> [TASK BRIEF]
Could you reproduce the lines below from the one with "Metres; depth is" through the one with "What does the box [906,331,959,365] go round?"? Keep both ends and add nothing.
START RECORDS FOR THIS TASK
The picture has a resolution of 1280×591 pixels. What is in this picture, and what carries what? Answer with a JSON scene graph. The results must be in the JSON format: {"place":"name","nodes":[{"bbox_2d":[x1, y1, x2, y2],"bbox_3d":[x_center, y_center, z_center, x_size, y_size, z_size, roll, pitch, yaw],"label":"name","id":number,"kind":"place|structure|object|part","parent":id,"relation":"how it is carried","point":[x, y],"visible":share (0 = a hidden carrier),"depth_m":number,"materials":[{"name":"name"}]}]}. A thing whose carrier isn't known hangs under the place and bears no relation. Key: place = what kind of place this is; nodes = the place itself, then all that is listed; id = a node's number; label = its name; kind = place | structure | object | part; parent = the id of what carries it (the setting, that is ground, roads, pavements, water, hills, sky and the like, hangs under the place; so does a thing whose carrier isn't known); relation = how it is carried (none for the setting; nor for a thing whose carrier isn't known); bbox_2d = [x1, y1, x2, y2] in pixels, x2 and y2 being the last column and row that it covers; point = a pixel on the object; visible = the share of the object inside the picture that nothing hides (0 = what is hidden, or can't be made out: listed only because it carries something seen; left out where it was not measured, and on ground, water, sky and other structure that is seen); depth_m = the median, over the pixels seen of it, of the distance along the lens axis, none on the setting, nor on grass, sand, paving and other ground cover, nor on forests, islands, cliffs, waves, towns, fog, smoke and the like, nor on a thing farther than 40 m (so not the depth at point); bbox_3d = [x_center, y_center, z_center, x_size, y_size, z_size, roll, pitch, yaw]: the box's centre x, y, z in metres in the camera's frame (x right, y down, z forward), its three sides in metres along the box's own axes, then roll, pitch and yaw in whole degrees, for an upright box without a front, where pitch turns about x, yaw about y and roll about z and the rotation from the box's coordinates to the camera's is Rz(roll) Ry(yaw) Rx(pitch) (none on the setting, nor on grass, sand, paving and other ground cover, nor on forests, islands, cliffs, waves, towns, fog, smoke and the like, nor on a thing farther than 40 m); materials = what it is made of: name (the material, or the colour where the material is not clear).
END RECORDS FOR THIS TASK
START RECORDS FOR THIS TASK
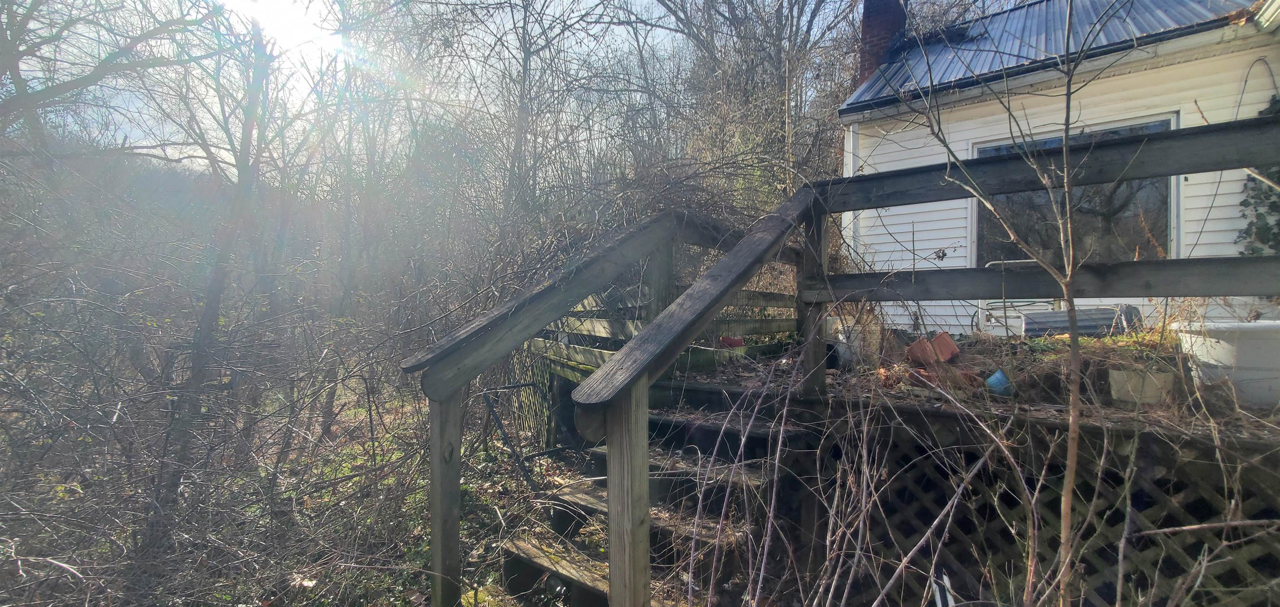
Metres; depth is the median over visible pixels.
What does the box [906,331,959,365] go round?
END RECORDS FOR THIS TASK
START RECORDS FOR THIS TASK
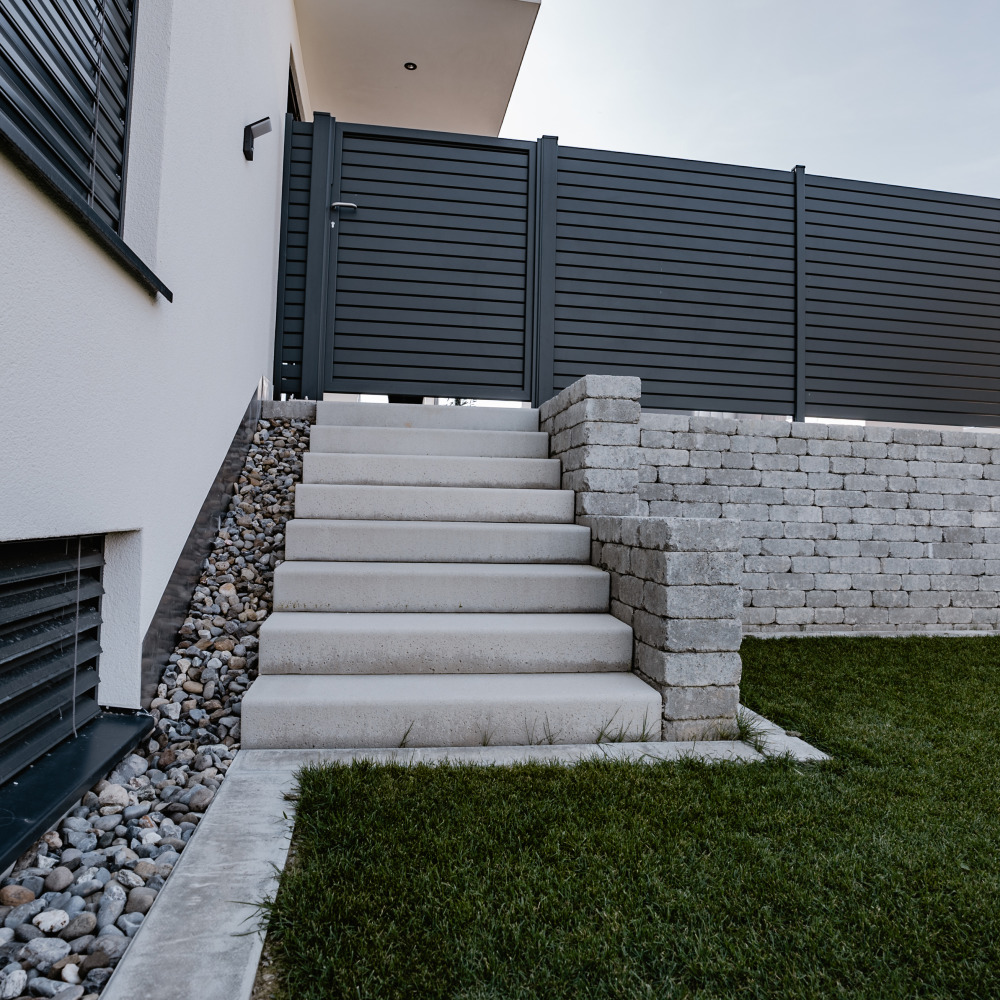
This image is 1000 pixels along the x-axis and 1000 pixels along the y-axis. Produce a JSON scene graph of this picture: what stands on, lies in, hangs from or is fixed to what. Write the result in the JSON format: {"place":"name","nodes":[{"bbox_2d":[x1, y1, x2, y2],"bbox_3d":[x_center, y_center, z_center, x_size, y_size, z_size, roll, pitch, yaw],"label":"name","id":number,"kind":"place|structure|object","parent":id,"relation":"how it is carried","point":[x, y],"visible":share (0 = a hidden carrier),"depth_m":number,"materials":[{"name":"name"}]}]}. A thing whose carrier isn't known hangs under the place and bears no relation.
END RECORDS FOR THIS TASK
> [SOLVED EXERCISE]
Metres; depth is the median over visible pixels.
What does the box [906,331,959,365] go round?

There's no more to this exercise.